Christophe Dufossé, récepteur du Prix du Premier Roman 2002, auteur du roman en question occupe sans doute une grande partie dans le succès de ce film et nous sommes impatients de lire son ouvrage du même nom, le plus tôt possible. Deuxièmement il faut certainement féliciter le directeur Sébastien Marnier qui a écrit le scénario et les dialogues du film, et qui a également fait l’adaptation du roman. 

Troisièmement c’est bien sûr le casting qui est formidable, fait par Adélaïde Mauvernay. Les comédiens, jeunes ou adultes, jouent formidablement et c’est une sélection, à mon humble avis, parfaite. Et dernièrement, la musique du film ! C’est un élément essentiel parmi les procédures aidant à créer une atmosphère extrêmement « fantastique » au sens Maupassantien. Dans ce département, c’est Zombie Zombie, le trio formé d’Etienne Jaumet, Cosmic Neman et Dr. Schönberg.

Le fantastique, ce sentiment, selon la définition du linguiste et sémioticien Tzvetan Todorov, qui circule entre « est-ce que j’ai vraiment vu ce que j’ai vu ? » et « ou bien ce n’est que mon imagination ? », est présenté remarquablement dans le film, à plusieurs reprises. Les coups de fil que Pierre (Laurent Laffitte) reçoit, le déséquilibre dans les phases électriques, le vol de son ordinateur, etc. etc. 

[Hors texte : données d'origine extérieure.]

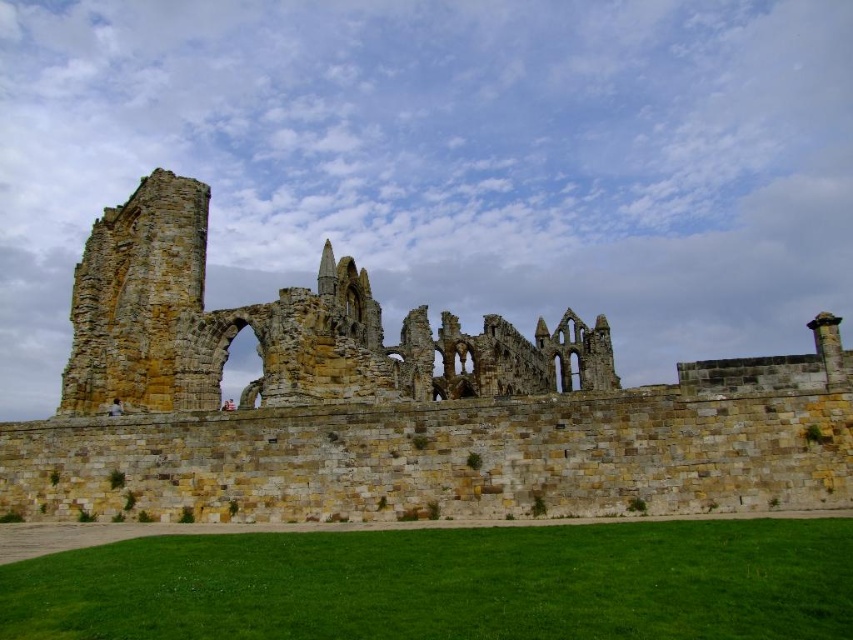
Between brown stone ruins at center and stone ruins at center, which one has less height?

With less height is stone ruins at center.

Describe the element at coordinates (390, 404) in the screenshot. This screenshot has width=853, height=640. I see `brown stone ruins at center` at that location.

Which is in front, point (144, 410) or point (146, 253)?

Point (144, 410)

The image size is (853, 640). Identify the location of brown stone ruins at center. (390, 404).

Tout est au service de ce sentiment de fantastique, cette hésitation cruelle ondoyant entre le merveilleux et l’étrange, cette « inquiétante étrangeté » avec la terminologie de Todorov, cette sensation de « unheimlich » freudienne qui nous gêne à tout moment et suivant les vers morbides et patibulaires de Baudelaire, c’est ce sentiment qui « occupe nos esprits et travaille nos corps », en même temps que « la sottise, l’erreur, le péché et la lésine ». 

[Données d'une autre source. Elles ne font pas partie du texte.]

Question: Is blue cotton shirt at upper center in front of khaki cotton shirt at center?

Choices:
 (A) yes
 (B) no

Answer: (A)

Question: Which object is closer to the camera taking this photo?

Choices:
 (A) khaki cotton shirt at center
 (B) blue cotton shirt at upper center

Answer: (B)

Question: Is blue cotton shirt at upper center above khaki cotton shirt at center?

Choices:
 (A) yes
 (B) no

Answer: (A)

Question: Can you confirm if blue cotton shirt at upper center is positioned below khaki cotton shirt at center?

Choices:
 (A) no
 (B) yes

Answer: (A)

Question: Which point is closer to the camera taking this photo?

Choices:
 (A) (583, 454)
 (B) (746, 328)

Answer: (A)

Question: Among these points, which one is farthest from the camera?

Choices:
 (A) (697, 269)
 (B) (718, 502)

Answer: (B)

—- ATTENTION ! REVELATIONS SUR LA FIN ! —-

On peut facilement établir une parenté entre L’heure de la sortie et Dead Poets Society (1989), Village of The Damned  (1960) ou bien Fight Club (1999), etc. Ce n’est point un travail de génie. Mais le fait que L’heure de la sortie nous rappelle de ces films, est-ce que cela veut dire vraiment quelque chose ? Je m’explique : Cette parenté nous informe évidemment sur la qualité du film, sur les pistes de réflexion, etc. mais il ne faut pas, bien entendu, oublier le fait que chaque film est une entité à part. Donc si nous voulons proprement apprécier un film, il faut le dérober de ses parents. Je peux seulement noter ici une exception, et cela porte sur le choix délibéré du cinéaste : si le ou la cinéaste a fait une référence, exprès, à un film donné, alors là, oui. On peut parler de cette référence, ainsi que d’une certaine parenté. 

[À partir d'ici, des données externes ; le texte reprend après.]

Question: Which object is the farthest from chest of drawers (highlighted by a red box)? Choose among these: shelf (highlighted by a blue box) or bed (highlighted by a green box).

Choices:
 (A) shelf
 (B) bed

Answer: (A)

D’après nous, cette exception se trouve à la fin du film, pendant que Pierre rejoint la bande d’élèves regardant les cheminées d’usine. Quand ils regardent tous vers la même direction, les constructions commencent à s’écrouler et au moment où Apolline (Luanà Bajrami) et Pierre se donnent la main, c’est difficile de ne pas penser à la fin emblématique de Fight Club, où le Narrateur se tourne vers Marla Singer, main dans la main, et lui dit :

« Tu m’as rencontré à un moment étrange de mon existence. »,

accompagné de la chanson « Where is My Mind » par The Pixies.  

Cette fin de L’heure de la sortie nous rappelle de la fin du Fight Club, mais ce qui est génial de la part du cinéaste Sébastien Marnier, c’est que la fin de son film parvient magistralement à demeurer toujours aussi originale, aussi bouleversante et tellement spectaculaire. La sensation que ce film a imprégnée sur notre existence a l’air de rester avec nous pour longtemps encore.